Document text:

# How to present trade details to accountant



## bonkerrs (20 July 2009)

I tried doing my own tax return on ETax 2009  - think I'll leave it to the experts this year, might try again next year after seeing how they prepare it.

But for now. Was wondering - If you have an accountant to do your tax return. How do you present your trading activities to them?... in excel? I'm wanting to get it so it is easily read to send to the accountant.

I've downloaded the Comsec confirmed notes (into Excel) and it seems it is all the info they would need... buy/sell/brokerage both ways/trade date/settlement date. I'll probably just create some totals at the bottom. I'll post my own spreadsheet tomorrow to get some comments from ASF members. Maybe it'll suffice.

To mods. Can I mention the business name of an accounting company, wanted to see if anyone has past dealings with them and wanted some feedback?


----------



## rock86 (20 July 2009)

bonkerrs said:


> I tried doing my own tax return on ETax 2009  - think I'll leave it to the experts this year, might try again next year after seeing how they prepare it.
> 
> But for now. Was wondering - If you have an accountant to do your tax return. How do you present your trading activities to them?... in excel? I'm wanting to get it so it is easily read to send to the accountant.
> 
> ...

Data excerpt:
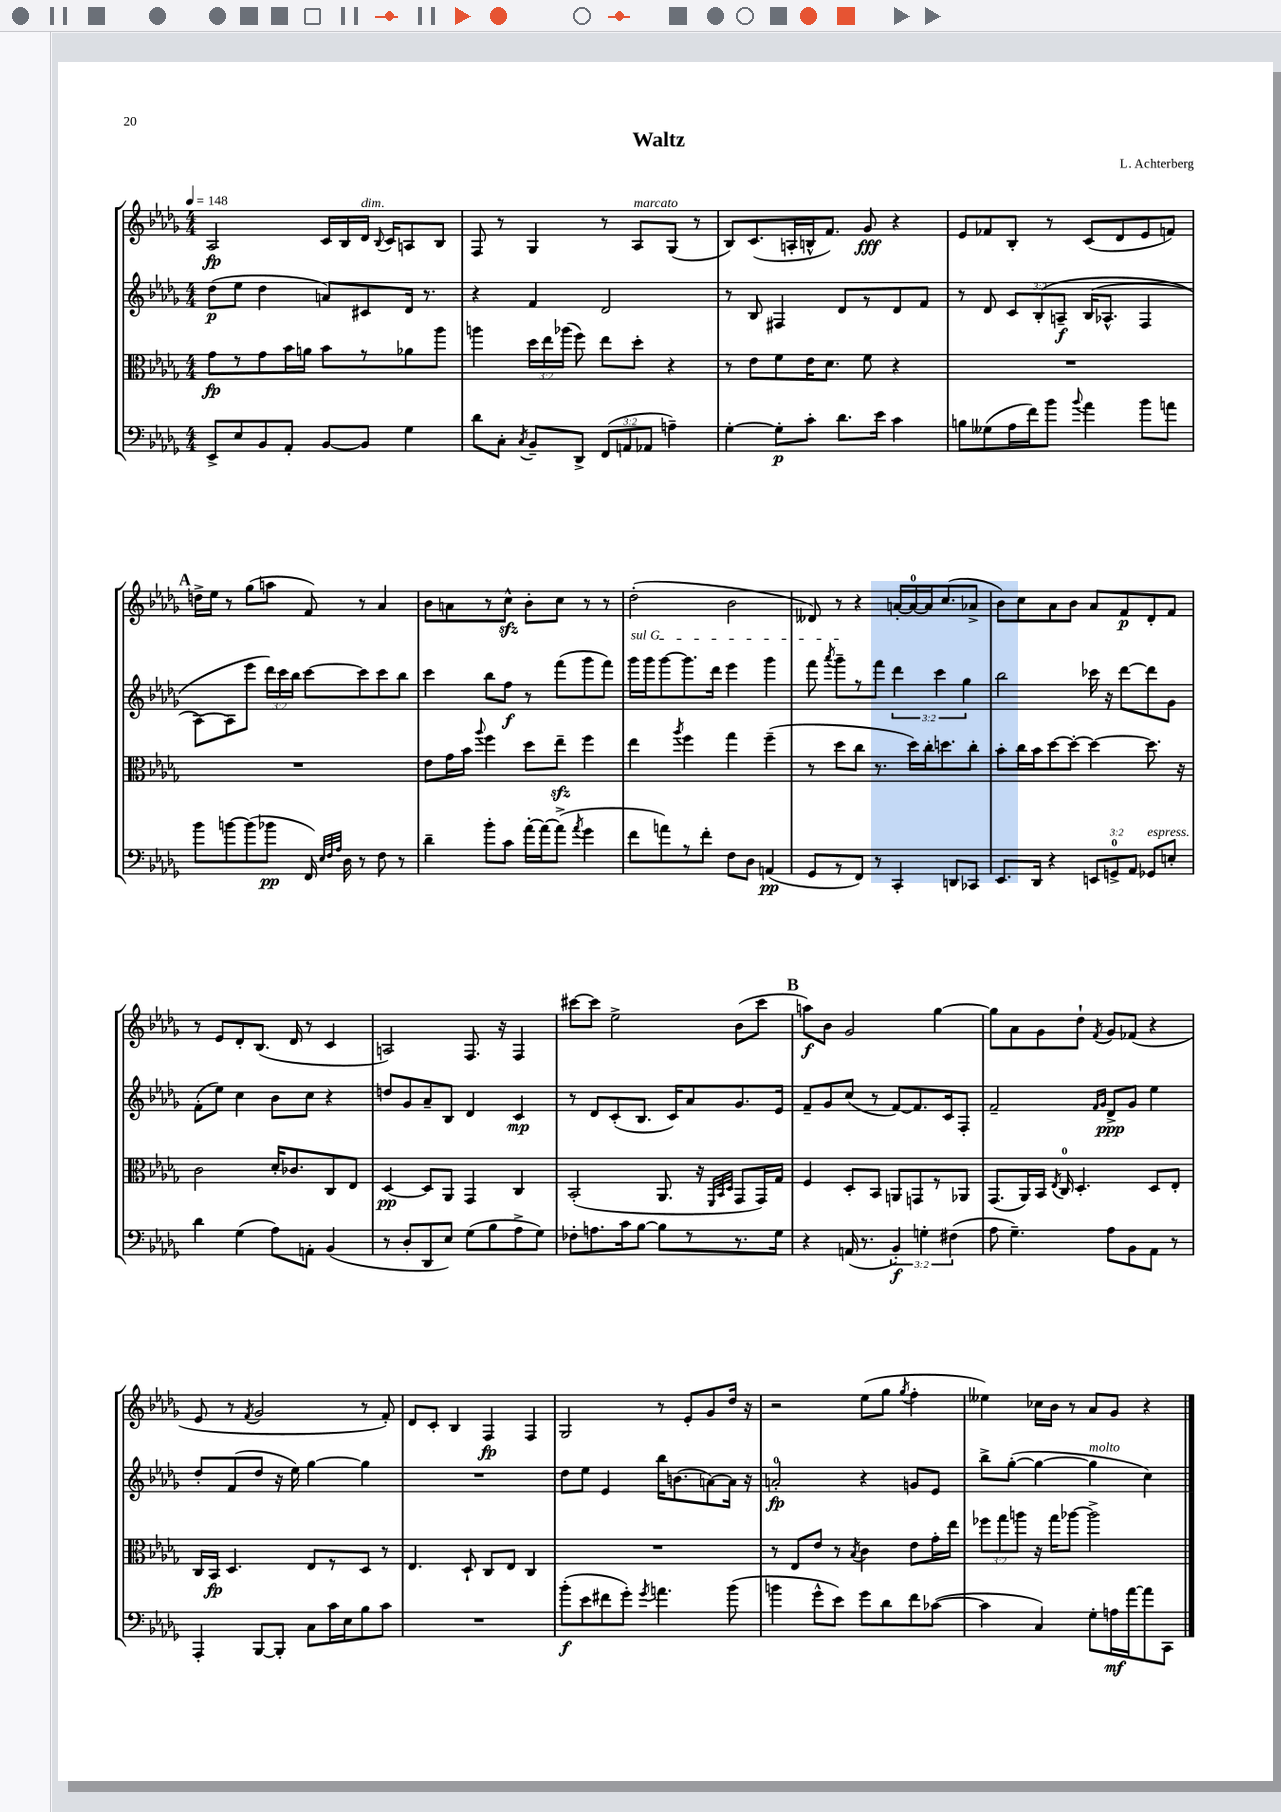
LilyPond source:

Stated goal:
Answer these questions from the forum thread on presenting trade details to an accountant:
1. What did bonkerrs use to try doing a tax return?
2. What did bonkerrs download into Excel?
3. What does bonkerrs ask the mods?
The data above has no role in this exercise.

Solution to this exercise:
1. ETax 2009.
2. The Comsec confirmed notes.
3. Whether bonkerrs can mention the business name of an accounting company.